EXERCISE BRIEF: With the images removed, repeat the data below exactly.

DATA TO EXAMINE:
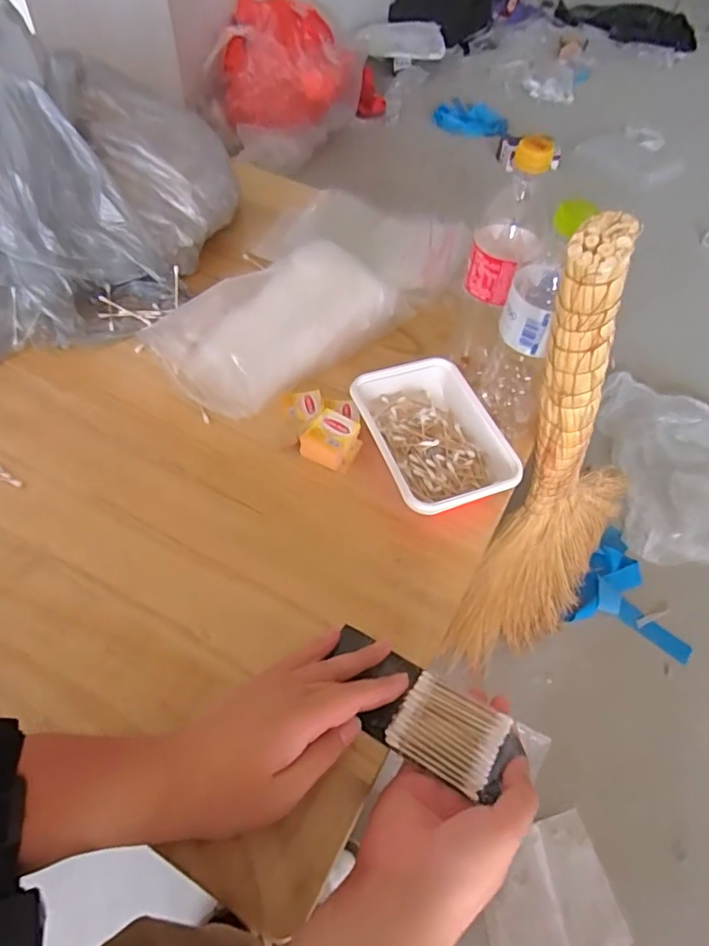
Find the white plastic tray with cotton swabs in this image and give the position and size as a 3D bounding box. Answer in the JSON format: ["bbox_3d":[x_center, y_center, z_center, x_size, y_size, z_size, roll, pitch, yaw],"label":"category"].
[{"bbox_3d":[0.078,-0.034,0.530,0.126,0.040,0.168,-16,56,-13],"label":"white plastic tray with cotton swabs"}]

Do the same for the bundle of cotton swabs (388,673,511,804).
[{"bbox_3d":[0.067,0.183,0.388,0.072,0.005,0.057,27,57,16],"label":"bundle of cotton swabs"}]

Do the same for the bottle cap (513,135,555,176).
[{"bbox_3d":[0.141,-0.249,0.430,0.028,0.022,0.028,2,52,-2],"label":"bottle cap"}]

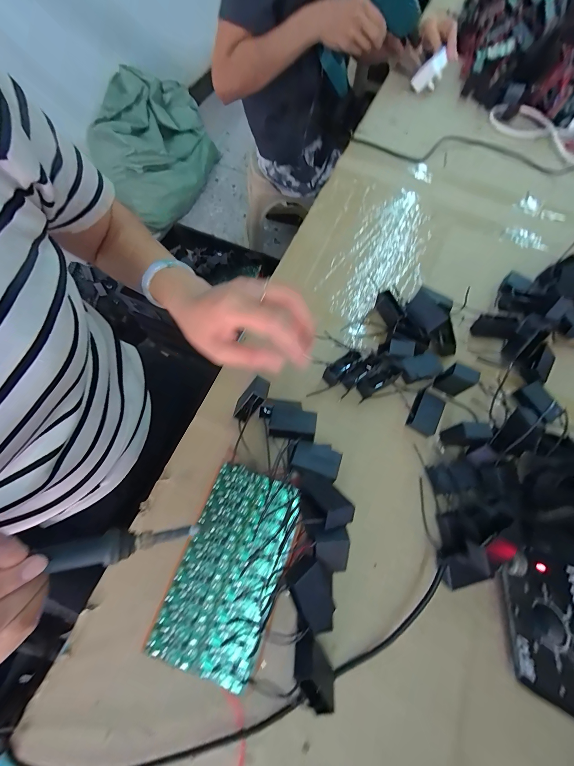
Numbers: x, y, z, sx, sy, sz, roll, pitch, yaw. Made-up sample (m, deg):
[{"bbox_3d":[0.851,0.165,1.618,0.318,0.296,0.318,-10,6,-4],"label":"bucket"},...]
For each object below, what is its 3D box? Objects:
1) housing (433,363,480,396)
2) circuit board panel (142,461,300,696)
[{"bbox_3d":[0.200,-0.004,0.345,0.033,0.047,0.015,24,68,7],"label":"housing"},{"bbox_3d":[-0.049,0.163,0.263,0.090,0.004,0.158,20,66,5],"label":"circuit board panel"}]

ANSWER SPACE:
Find the white plastic tray with cotton swabs in this image and give the position and size as a 3D bounding box. Answer in the JSON format: ["bbox_3d":[x_center, y_center, z_center, x_size, y_size, z_size, roll, pitch, yaw],"label":"category"].
[{"bbox_3d":[0.078,-0.034,0.530,0.126,0.040,0.168,-16,56,-13],"label":"white plastic tray with cotton swabs"}]

Do the same for the bundle of cotton swabs (388,673,511,804).
[{"bbox_3d":[0.067,0.183,0.388,0.072,0.005,0.057,27,57,16],"label":"bundle of cotton swabs"}]

Do the same for the bottle cap (513,135,555,176).
[{"bbox_3d":[0.141,-0.249,0.430,0.028,0.022,0.028,2,52,-2],"label":"bottle cap"}]

Numbers: x, y, z, sx, sy, sz, roll, pitch, yaw. Made-up sample (m, deg):
[{"bbox_3d":[0.851,0.165,1.618,0.318,0.296,0.318,-10,6,-4],"label":"bucket"},...]
For each object below, what is its 3D box? Objects:
1) housing (433,363,480,396)
2) circuit board panel (142,461,300,696)
[{"bbox_3d":[0.200,-0.004,0.345,0.033,0.047,0.015,24,68,7],"label":"housing"},{"bbox_3d":[-0.049,0.163,0.263,0.090,0.004,0.158,20,66,5],"label":"circuit board panel"}]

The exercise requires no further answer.